What this exercise asks
**1)** Write out everything in the laser harp write-up from "Originally published at" down to "between the lasers!".
**2)** Continue the laser harp write-up from the point where it stops.
START Passage provided
Laser Harp Controller

Categories: Intermediate

Originally published at https://www.hackster.io/308238/laser-harp-controller-7187ea.

Motivation

Do you know how to play an instrument? Well, I sure do not. Since I was in middle school, I always wanted to learn how to play an instrument and how to read music. Music theory was something I Unfortunately, I never got the opportunity to do so. As a senior in college, I decided it’s time for that to change. I combined my interest in music and my love for electronics into a Laser Harp Controller that allows one to play a mixture of the notes in an octave by simply waving their hand between the lasers!

Software

To use the PocketBeagle, I needed to install Linux on an SD card. For this project, I downloaded the bone-debian-9.5-iot-armhf-2018-10-07-4gb.img.xz file from BeagleBoard.org. I then flashed my SD card with this file. Finally, I connected my PocketBEagle to the internet to allow more effective integration. The following sources provide good tutorials on how to flash and connect to the internet.
END Passage provided
START Stored rows
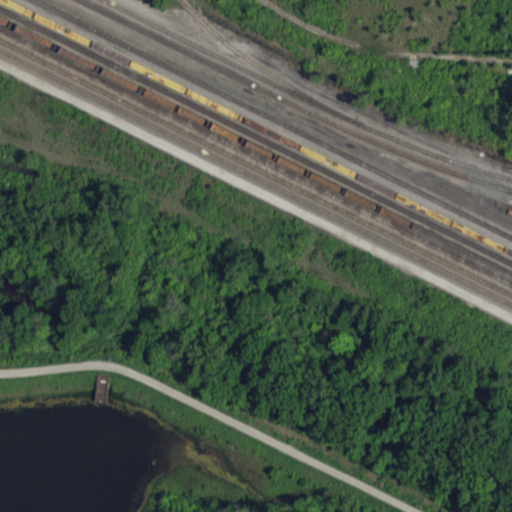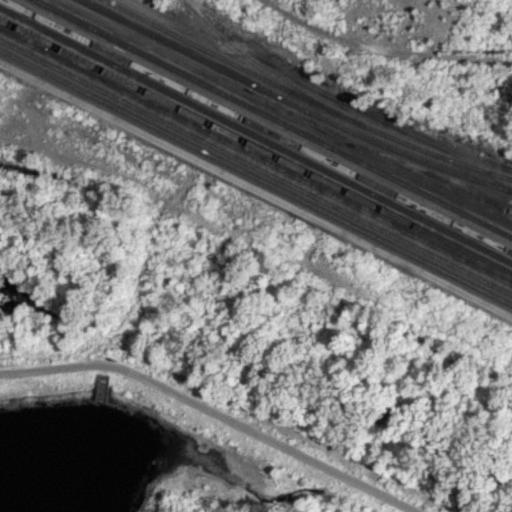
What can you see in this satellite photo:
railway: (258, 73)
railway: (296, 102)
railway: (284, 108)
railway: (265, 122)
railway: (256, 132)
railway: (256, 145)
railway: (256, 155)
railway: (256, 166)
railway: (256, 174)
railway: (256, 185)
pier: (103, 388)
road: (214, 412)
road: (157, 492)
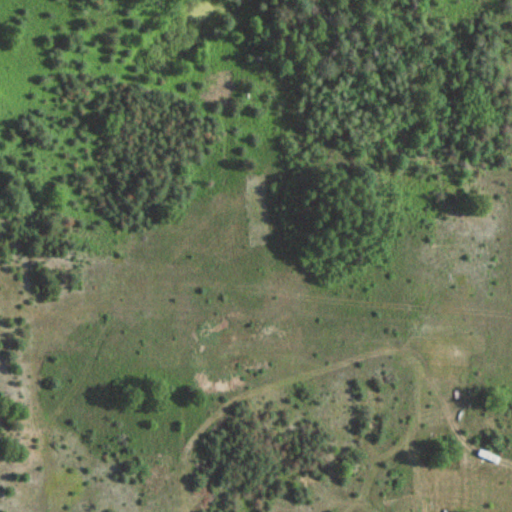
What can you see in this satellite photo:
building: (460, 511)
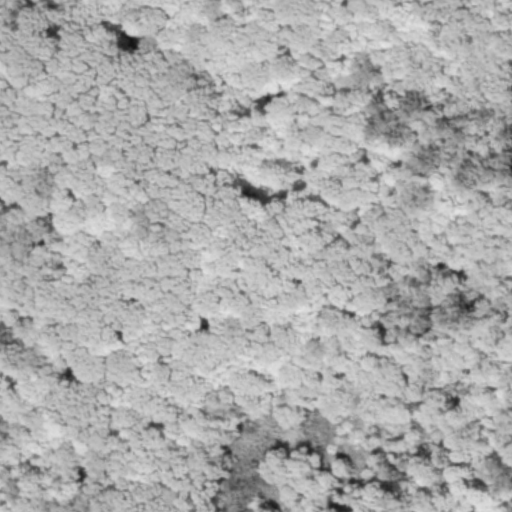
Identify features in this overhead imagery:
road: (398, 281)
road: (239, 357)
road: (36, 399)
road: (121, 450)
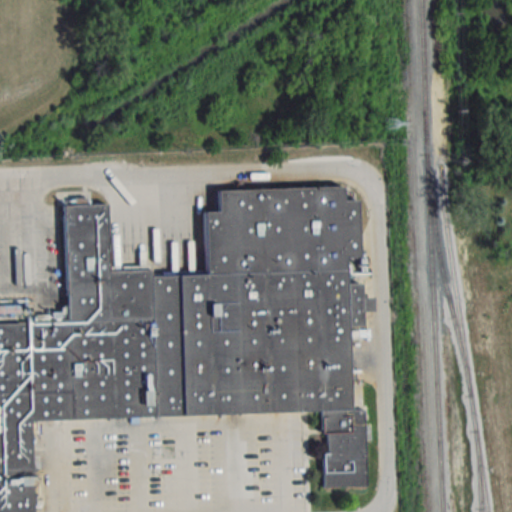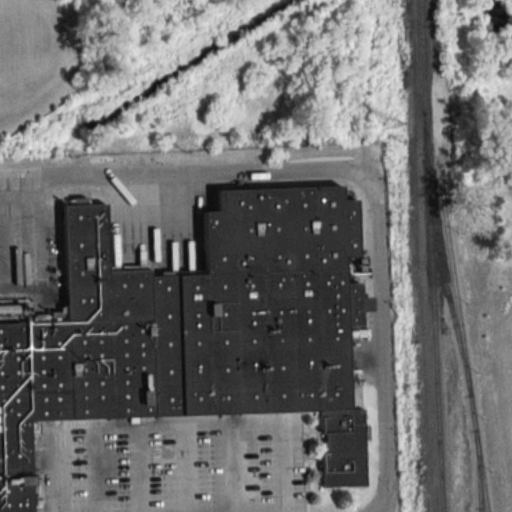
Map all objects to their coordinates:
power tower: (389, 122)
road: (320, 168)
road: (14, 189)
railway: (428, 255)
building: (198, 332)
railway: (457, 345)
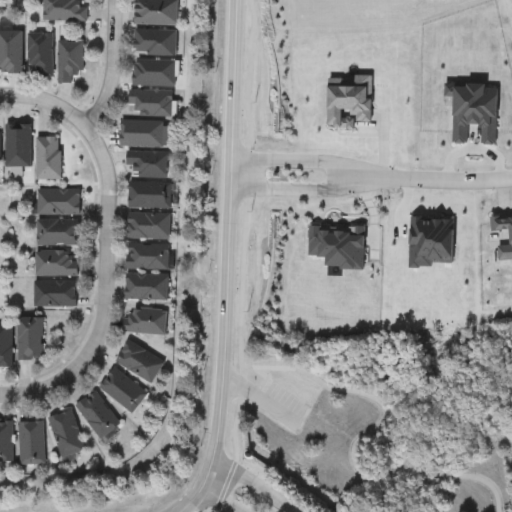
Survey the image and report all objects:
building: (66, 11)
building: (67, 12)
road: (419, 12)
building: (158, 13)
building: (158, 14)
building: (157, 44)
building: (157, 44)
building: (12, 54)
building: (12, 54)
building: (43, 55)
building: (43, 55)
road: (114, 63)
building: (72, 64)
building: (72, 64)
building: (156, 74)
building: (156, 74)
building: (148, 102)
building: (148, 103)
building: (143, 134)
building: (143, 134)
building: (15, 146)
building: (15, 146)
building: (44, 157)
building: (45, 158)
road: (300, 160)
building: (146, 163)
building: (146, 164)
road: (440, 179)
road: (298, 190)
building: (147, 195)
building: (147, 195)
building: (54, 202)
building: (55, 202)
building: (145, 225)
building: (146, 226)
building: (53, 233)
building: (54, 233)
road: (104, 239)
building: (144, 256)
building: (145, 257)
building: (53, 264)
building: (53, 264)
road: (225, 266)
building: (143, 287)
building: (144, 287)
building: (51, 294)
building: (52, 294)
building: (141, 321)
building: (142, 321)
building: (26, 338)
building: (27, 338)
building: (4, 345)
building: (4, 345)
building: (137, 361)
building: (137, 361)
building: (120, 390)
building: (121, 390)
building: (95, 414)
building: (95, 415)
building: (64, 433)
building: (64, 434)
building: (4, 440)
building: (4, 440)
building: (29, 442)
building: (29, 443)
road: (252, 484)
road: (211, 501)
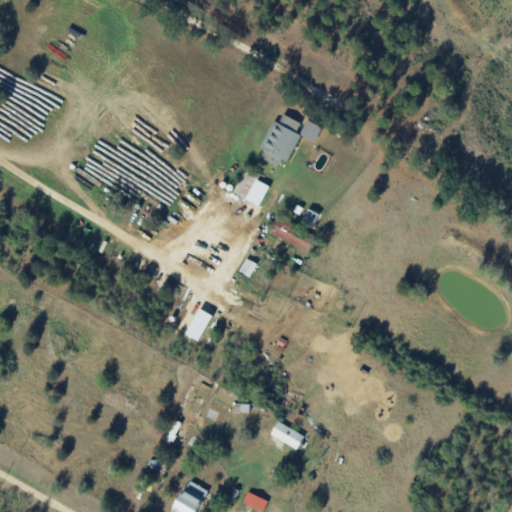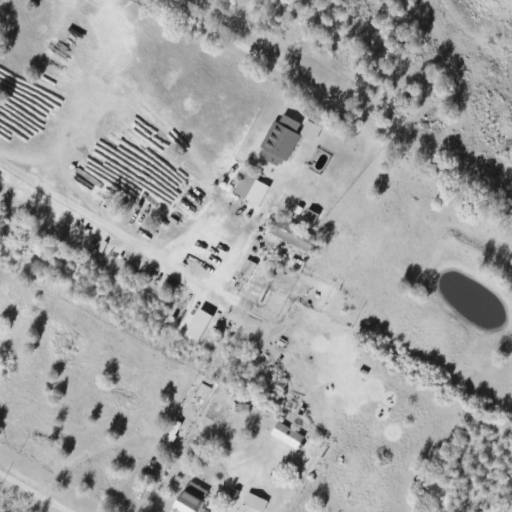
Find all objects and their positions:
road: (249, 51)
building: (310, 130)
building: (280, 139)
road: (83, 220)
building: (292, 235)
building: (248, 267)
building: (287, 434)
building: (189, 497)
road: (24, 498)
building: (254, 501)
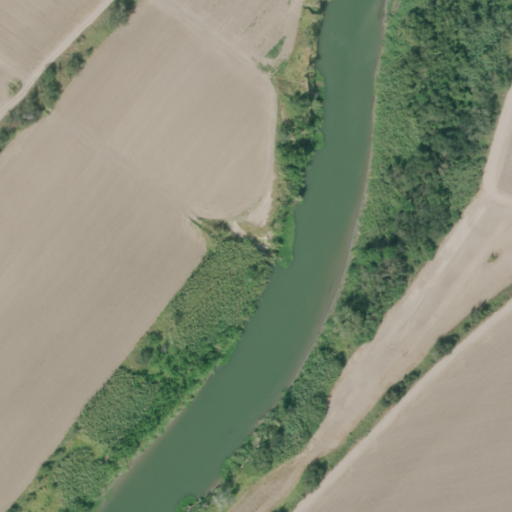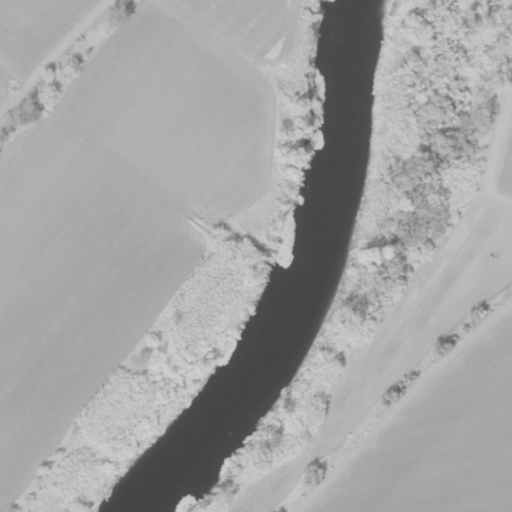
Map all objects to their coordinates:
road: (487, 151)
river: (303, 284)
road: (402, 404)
END Stored rows
Final results
**1)**
Originally published at https://www.hackster.io/308238/laser-harp-controller-7187ea.

Motivation

Do you know how to play an instrument? Well, I sure do not. Since I was in middle school, I always wanted to learn how to play an instrument and how to read music. Music theory was something I Unfortunately, I never got the opportunity to do so. As a senior in college, I decided it’s time for that to change. I combined my interest in music and my love for electronics into a Laser Harp Controller that allows one to play a mixture of the notes in an octave by simply waving their hand between the lasers!

**2)**
Flash SD Card:
https://staging.digitalblender.co/getting-started#update

Connect to Internet:
https://staging.digitalblender.co/blog/2016-10-19-%E2%80%8Bhow-to-connect-a-beaglebone-black-to-the-internet-using-usb

For this project, I also needed to load Python and several libraries including Adafruit’s BBIO Python Library and the Threading library. To make sure you have python installed do the following in a terminal:

sudo apt-get update

sudo apt-get install build-essential python-dev python-setuptools python-pip python-smbus -y

Next, install the Python package manager:

sudo apt-get install python-pip

sudo apt-get install python3-pip

Now install the Adafruit BBIO library:

sudo pip install Adafruit_BBIO

The threading library is already in the standard library so there is no need to manually install it.

All necessary code is within the LaserHarp_main.py file included below.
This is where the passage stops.